Central banks provide liquidity
The biggest question economists and traders are grappling with is whether Credit Suisse’s situation poses a systemic risk to the global banking system.
Oxford Economics said in a note on Friday that it was not including a financial crisis in its base case because that would require systemic problematic credit or liquidity problems. At this point, the forecast sees the problems at Credit Suisse and SVB as “a collection of several idiosyncratic problems”.
“The only overall problem we can conclude at this stage is that banks – all of which are required to hold large amounts of government debt for their volatile deposits – may be left with unrealized losses on those high-quality bonds as yields have risen,” said chief economist Adam Slater.
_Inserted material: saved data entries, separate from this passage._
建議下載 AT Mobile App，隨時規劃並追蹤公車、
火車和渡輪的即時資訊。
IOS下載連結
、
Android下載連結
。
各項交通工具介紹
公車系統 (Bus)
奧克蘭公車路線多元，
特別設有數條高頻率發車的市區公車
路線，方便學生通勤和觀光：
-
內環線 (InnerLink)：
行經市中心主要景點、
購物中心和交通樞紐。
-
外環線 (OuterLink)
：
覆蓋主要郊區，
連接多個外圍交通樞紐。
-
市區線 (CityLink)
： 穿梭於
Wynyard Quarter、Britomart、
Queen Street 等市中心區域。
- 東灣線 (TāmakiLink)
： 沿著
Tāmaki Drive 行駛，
“We know that for most banks, including Credit Suisse, exposure to higher yields is largely hedged, so it’s hard to see a systemic problem unless it’s caused by some other factor that we’re not yet aware of. are.”
Despite this, Slater noted that “fear itself” can cause deposit refugees, which is why it will be crucial for central banks to provide liquidity.
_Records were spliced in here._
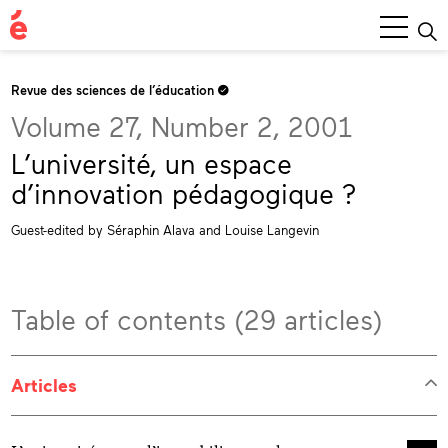
Main
Menu
Revue des sciences de l’éducation
Volume 27, Number 2, 2001
L’université, un espace
d’innovation pédagogique ?
Guest-edited by Séraphin Alava and Louise Langevin
Table of contents (29 articles)
Articles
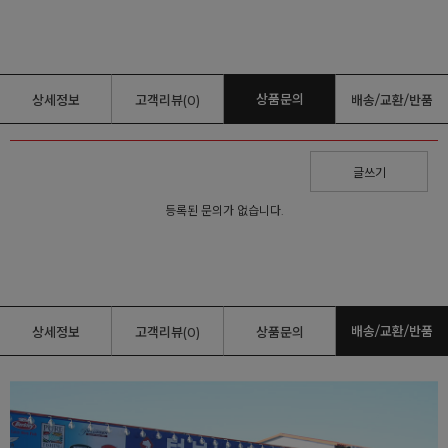
상품문의
상세정보
고객리뷰(0)
배송/교환/반품
글쓰기
등록된 문의가 없습니다.
배송/교환/반품
상세정보
고객리뷰(0)
상품문의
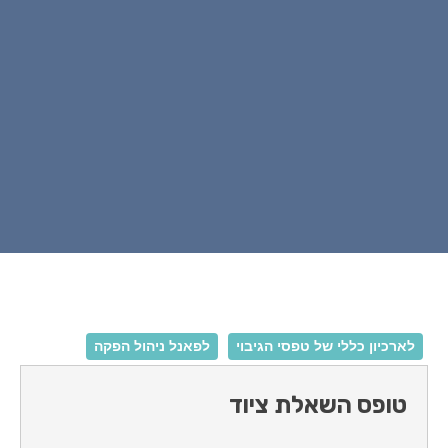
לארכיון כללי של טפסי הגיבוי
לפאנל ניהול הפקה
טופס השאלת ציוד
The US Federal Reserve moved quickly to set up a new facility and protect depositors in the wake of the SVB collapse, while the Swiss National Bank has indicated it will continue to support Credit Suisse, with proactive involvement from also the European Central Bank and the Bank of England.
“So the most likely scenario is that central banks remain vigilant and provide liquidity to help the banking sector through this period. That would mean a gradual easing of tensions, as in the UK’s LDI retirement period late last year,” suggested Slater.
However, Kenningham argued that while Credit Suisse was widely seen as the weak link among Europe’s major banks, it is not alone in struggling with weak profitability in recent years.
Moreover, this is the third ‘one-off’ problem in a few months, after the crisis in the UK government bond market in September and the failures of regional banks in the US last week, so it would be foolish to assume that no other trouble will come the way”, he concluded.
—Katrina Bishop, Leonie Kidd and Darla Mercado of CNBC contributed to this report.